Gri bir gökyüzünün altında oturuyorum
Yüzümü kesen soğukluğu kucaklarken buluyorum kendimi
Yalnızlığıma benziyor diye seviyorum sanırım soğuk havaları
Sadece uyurken ısındığımı bilmemden dolayı
Soğuk havalara karşı alıp veremediğim bir şey yok.

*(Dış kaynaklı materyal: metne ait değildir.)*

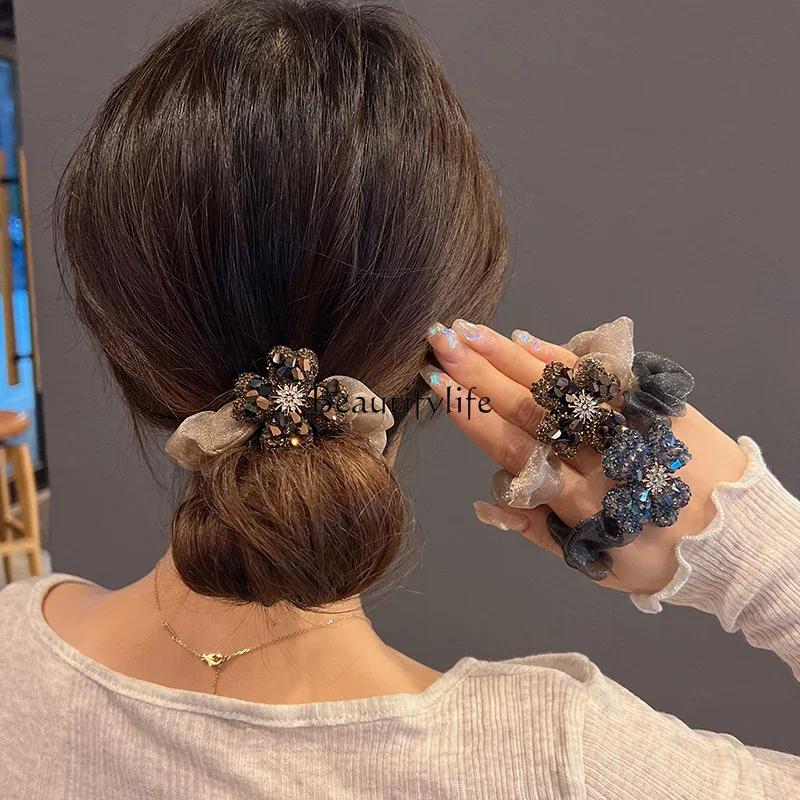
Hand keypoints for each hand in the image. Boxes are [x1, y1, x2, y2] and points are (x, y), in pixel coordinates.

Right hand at [422, 320, 748, 594]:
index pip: (513, 449)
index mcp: (579, 501)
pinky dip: (562, 357)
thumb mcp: (595, 563)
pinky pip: (602, 377)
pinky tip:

Kalın bir çorap veya bir kediyle ısınmaya çalışıyorum
Senin ellerini tutabilir miyim diye soramıyorum sana
İdare etmeyi öğrendim zamanla
Hayvanlar sarar çoğu zaman etrafımı
Ya bir köpek gelir çalar gider ayakkabımı
Ya bir kuş konar yakınımdaki bankın kenarına
Yalnızlığıma kızarım ama bilirim ki ben aslında yalnız değilim
Sen yoksun diye yalnızlığımı bu kadar dillendiriyorum
Sen dışında herkes ve her şey uğrar yanıma
Bir tek sen gelmedin
Halbuki bir bardak kahve yapardım sana
Ama sanırım kırk yıllık bir hatır kalsın istemiyorsun, anlıyorum
Geçenlerde kendi kendime konuşurken fark ettim
Bana yapılan haksızlıkları, acıları düşündüm
Karşıma alıp baktığımda acılarıma
Boynunu büktüler karşımda, acınası halleri vardı
Sanki haksızlıklar benden özür diler gibiydi, buruldum.
Onlar bile yanlışlıkla geldiklerini biliyor gibiydi.
Sahipleri için çaresiz hissediyorlardı kendilerini
Acı bir tebessümle gülümsedim onlara
Olsun dedim gelmeseydiniz kendimi görme şansım olmazdı
Şayet gelmeseydiniz ben bu kadar güçlü bir ağaç olamazdım
Ne söylediysem sanki tesir etmemiş gibi
Başlarını yerden kaldıramadılar
Bir sigara yakıp izledim onları
Zamanında köklerime kireç suyu döküşümü hatırladım
Kendi kendini çürütmüş bir kadın oluşumu izledim usulca
Sonra ne olduysa tekrar filizlenmişim köşesinde kütüğümün
Ben öldüğümü sanarken yeniden doğmuşum aslında
Belki senin için belki de yaşama bir şans vermek için.